The appeal came after friends of the journalist protested by defacing an office belonging to a dissident republican group by putting red handprints on the walls of its headquarters in Derry.
A number of Miss McKee’s friends walked to Junior McDaid House in Derry, where they used a pot of red paint to place handprints on the side of the office walls.
A group of some six men, understood to be members of republican group Saoradh, who are associated with the New IRA, stood outside the building during the protest.
PSNI officers were also present and later asked for the names of those involved in the incident.
The dissident republican New IRA is being blamed for shooting Miss McKee.
The gunman was aiming at police during disturbances in the Creggan when he hit the 29-year-old.

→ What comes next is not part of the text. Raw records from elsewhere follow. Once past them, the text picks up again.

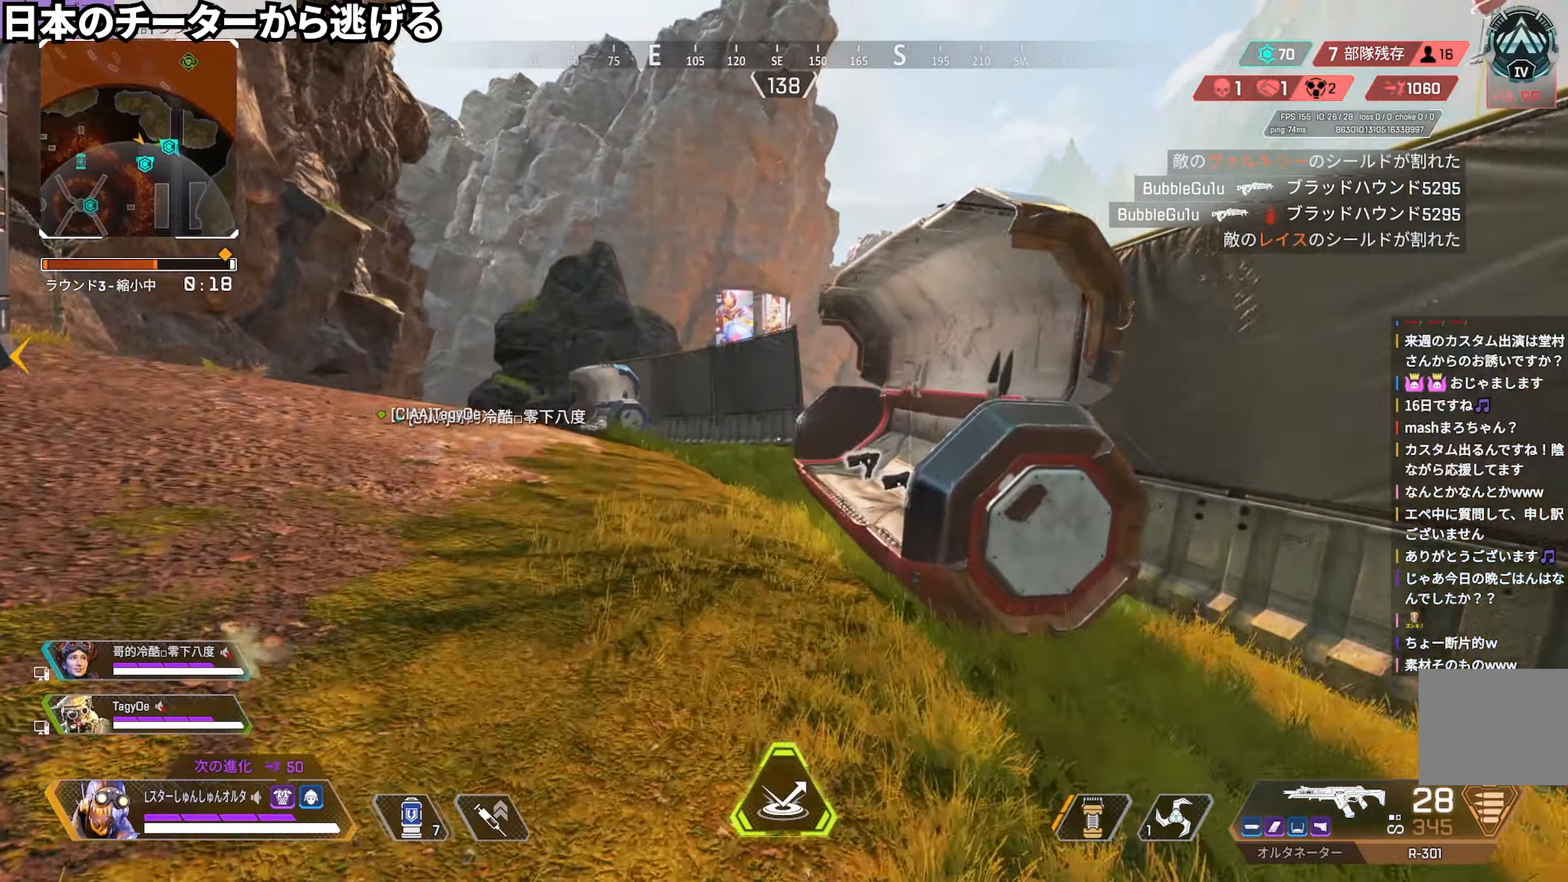
{"buttons": [], "left_stick": "up", "right_stick": "center", "events": []}
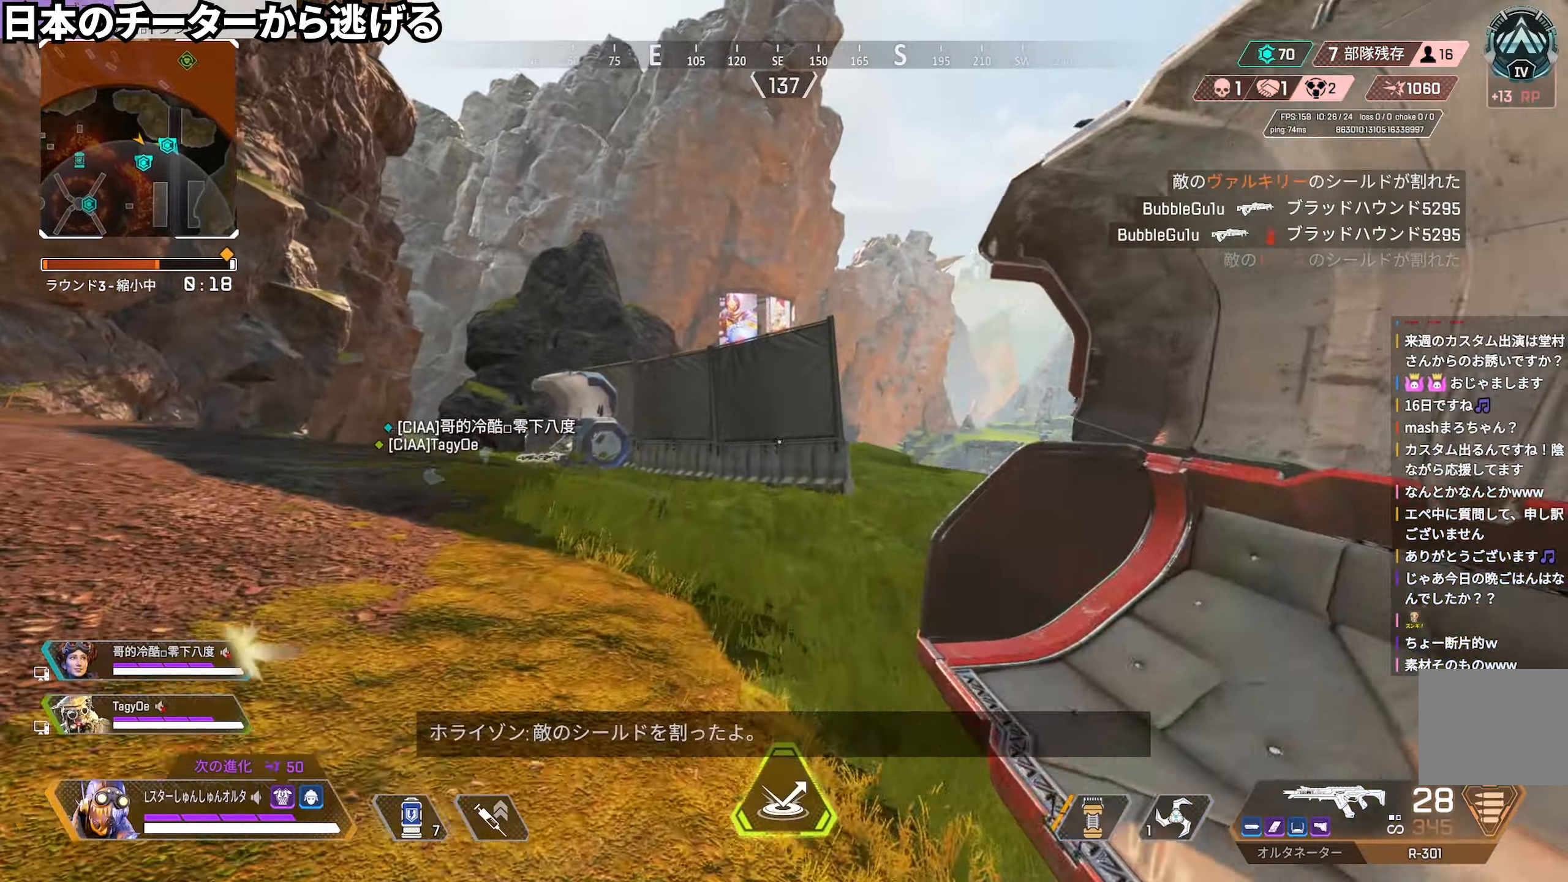
{"buttons": [], "left_stick": "up", "right_stick": "center", "events": []}
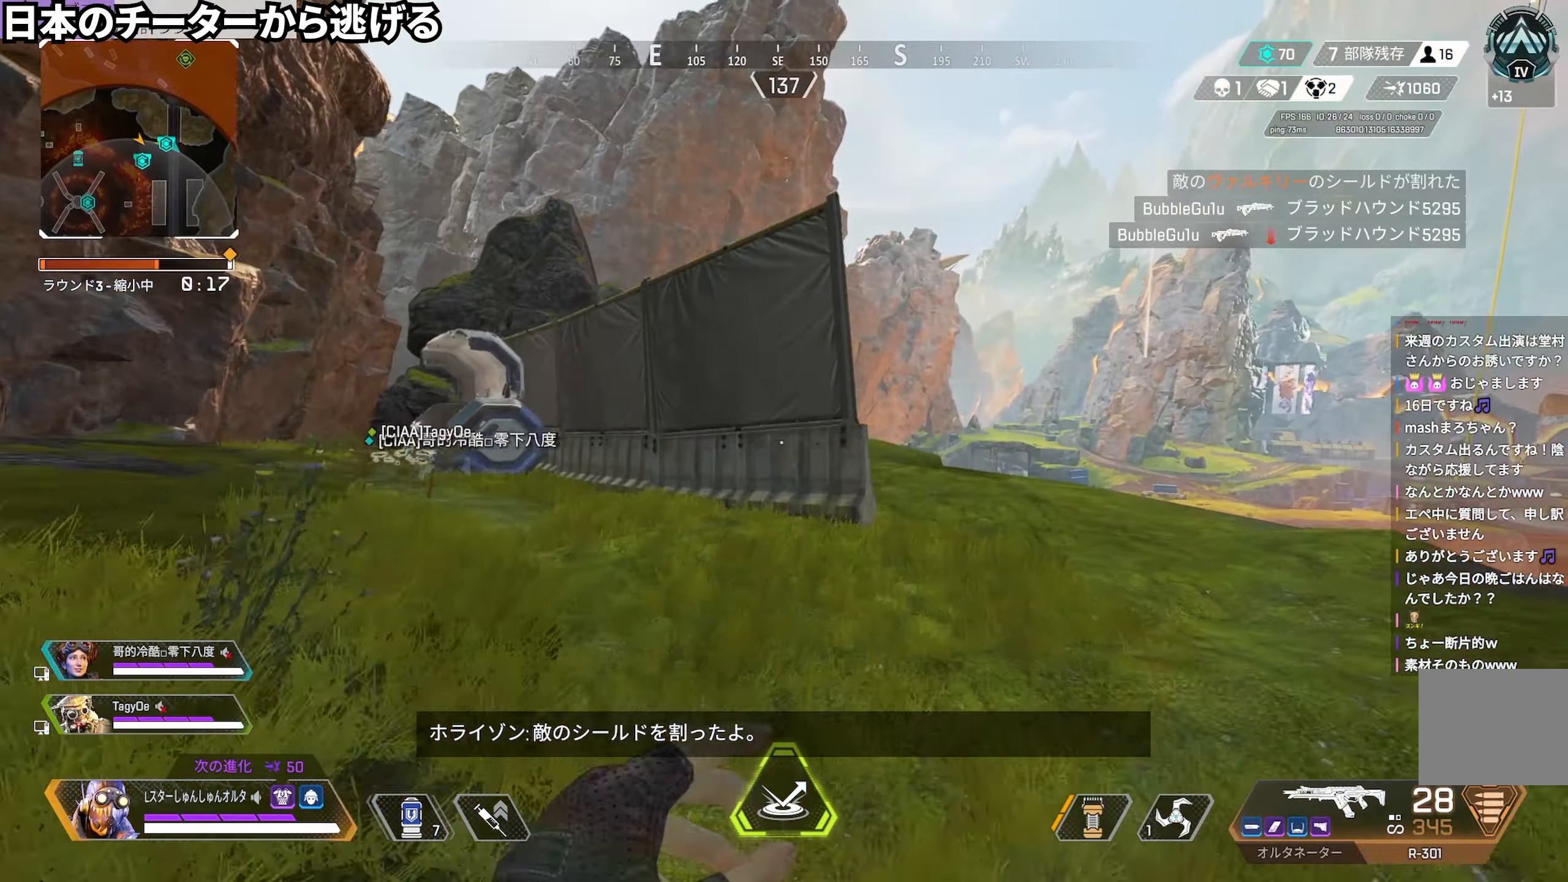
{"buttons": ["L1"], "left_stick": "up", "right_stick": "center", "events": [[467, "L1", "down"]]}
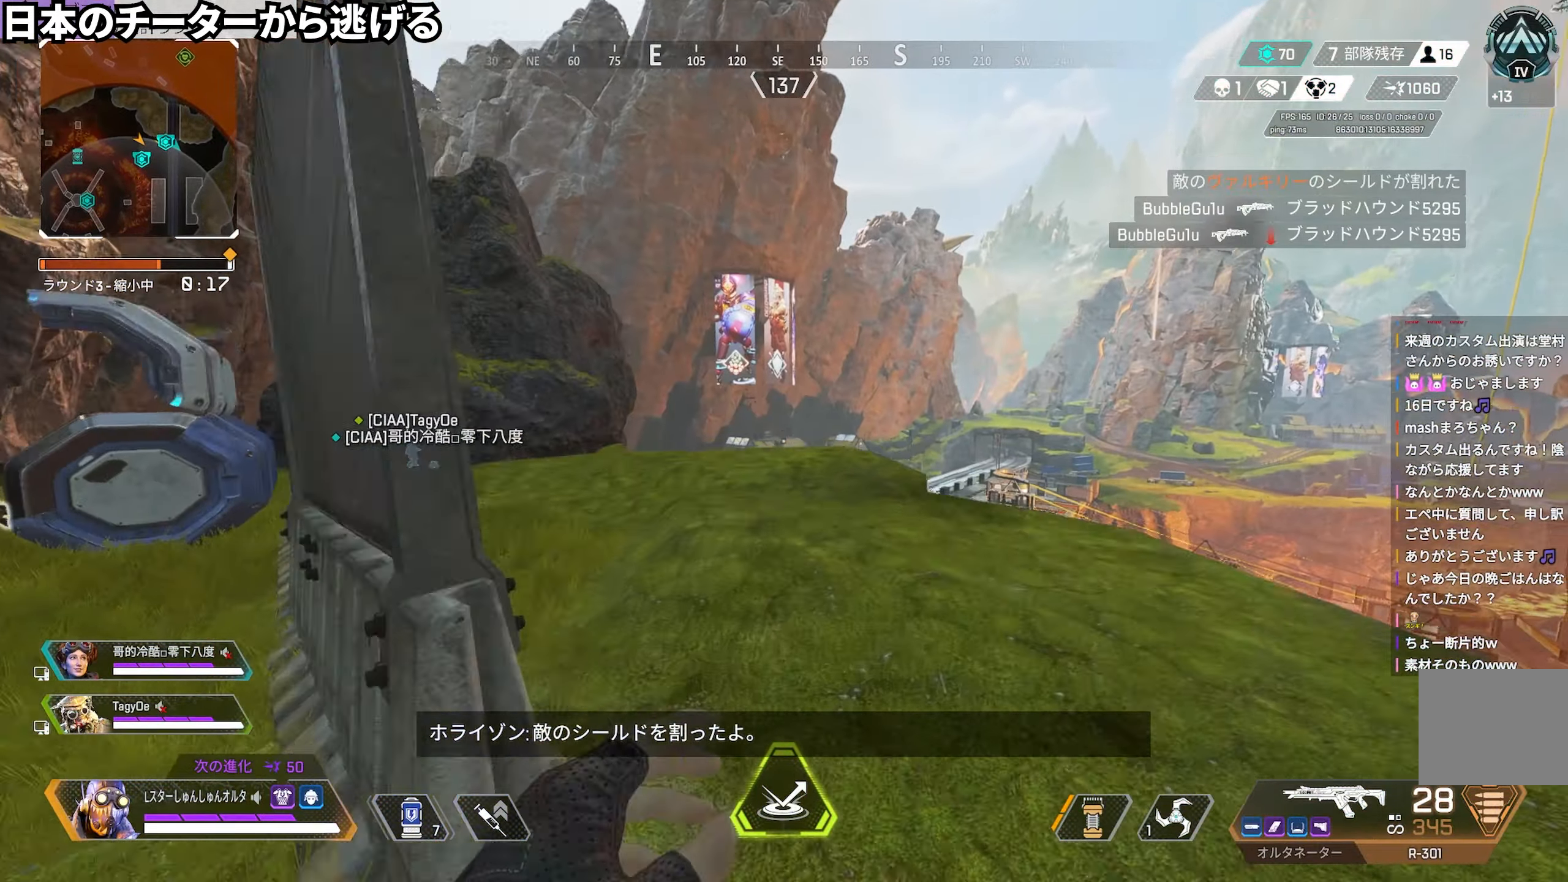
{"buttons": [], "left_stick": "up-left", "right_stick": "center", "events": [[67, "L1", "up"], [133, "left_stick", "left"], [367, "TRIANGLE", "down"], [417, "TRIANGLE", "up"], [450, "left_stick", "up-left"]]}
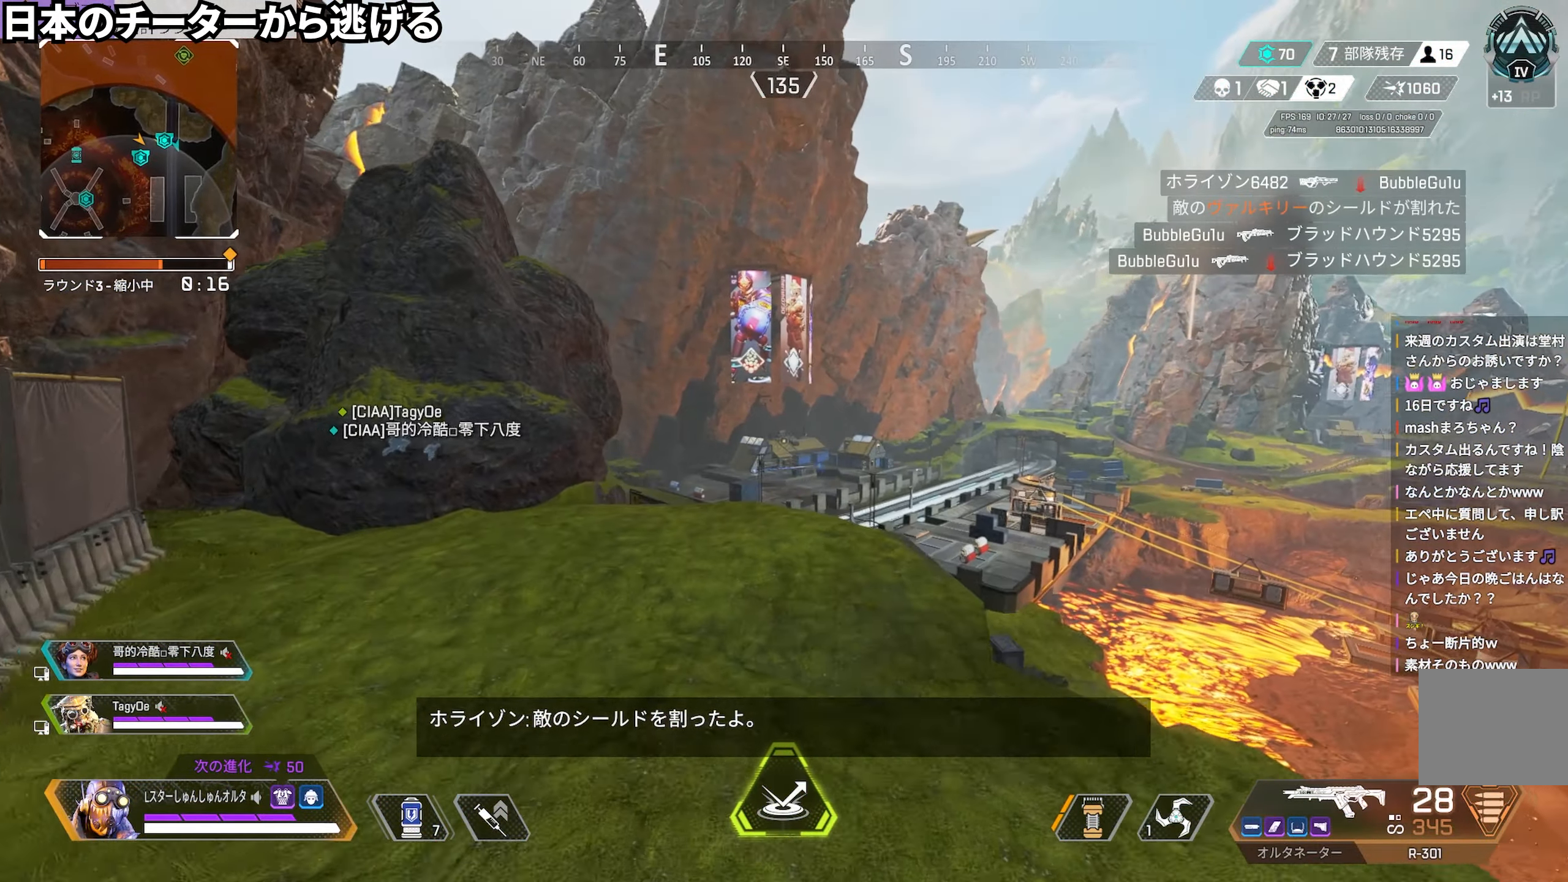
{"buttons": [], "left_stick": "up-left", "right_stick": "center", "events": []}
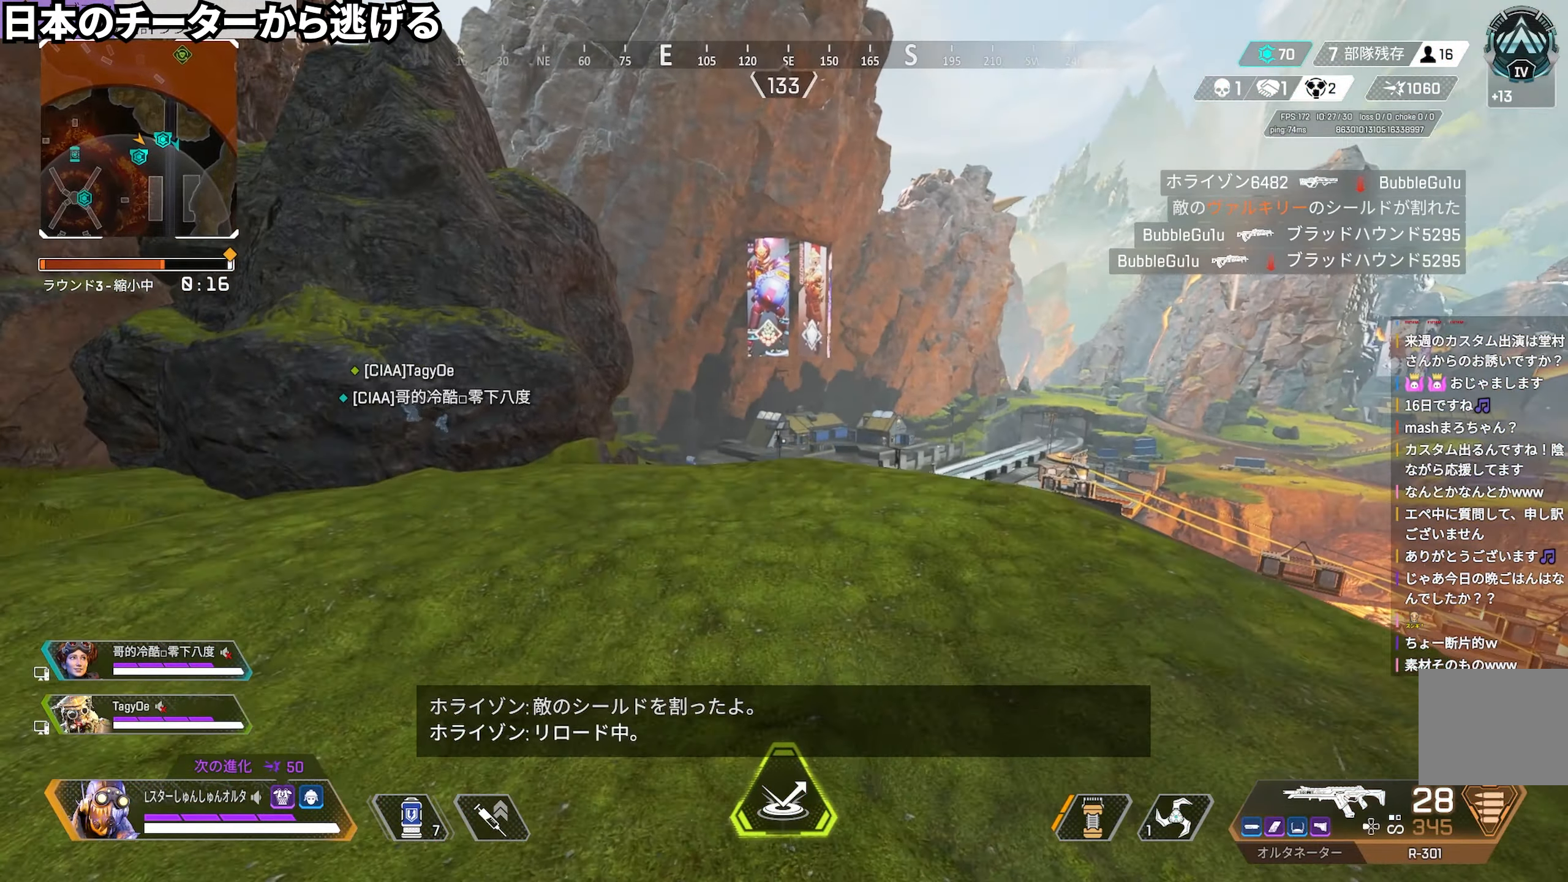
{"buttons": ["L2"], "left_stick": "up-right", "right_stick": "up", "events": [[100, "L2", "down"], [183, "left_stick", "up"], [267, "right_stick", "right"], [333, "left_stick", "up-right"], [467, "right_stick", "up"]]}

Her killing has been widely condemned across the political spectrum.
Lyra’s friend Sinead Quinn, who took part on Monday’s protest, said: “We have used red paint because they have blood on their hands for what has happened.
“They have encouraged it, they have moulded these young people into what they are and they are standing behind them handing them guns.
“They need to take responsibility today for what has happened.
“They have shirked it so far by saying it was an accidental shooting. You don’t shoot accidentally.”
She added: “When you put a gun into someone’s hand and they shoot it, that’s murder.
“Lyra deserves more and I am so glad there are so many people here today to see and watch these men looking at us.
“They are not a representation of republican people in this town.
“Those people don’t represent (republicanism). Nobody can advocate shooting into a crowd of people and shooting a 29-year-old woman dead.
“People have been afraid to stand up to people like this, we are not afraid.”
The group of friends have pledged to do more in Lyra’s memory.
“Lyra’s McKee’s name will never be forgotten in this town,” Ms Quinn added.
“We have to do it for her.”
The protest comes as up to 200 members and supporters of Saoradh took part in an Easter Monday commemoration march in west Belfast.
A similar march that was to be held in Derry on Monday was called off following the murder of Miss McKee.
The group’s national chairman Brian Kenna called for the New IRA to apologise for the murder during a speech he delivered at Milltown Cemetery.
Mr Murphy said: “We have sought as an investigation team since Thursday to be extremely sensitive in terms of how we are conducting this investigation for the community of Creggan.
“I know there are people in the community who have information but feel they can’t come forward to us, who feel scared.
“We have sought prosecutorial advice from the Public Prosecution Service, and I want to reassure you that we will work with you sensitively and give you all the support we can.
“If you have information, no matter how small, please contact detectives in the incident room on 101 or via the Crimestoppers charity on 0800 555 111 which is 100% anonymous and gives people the power to speak up and stop crime.”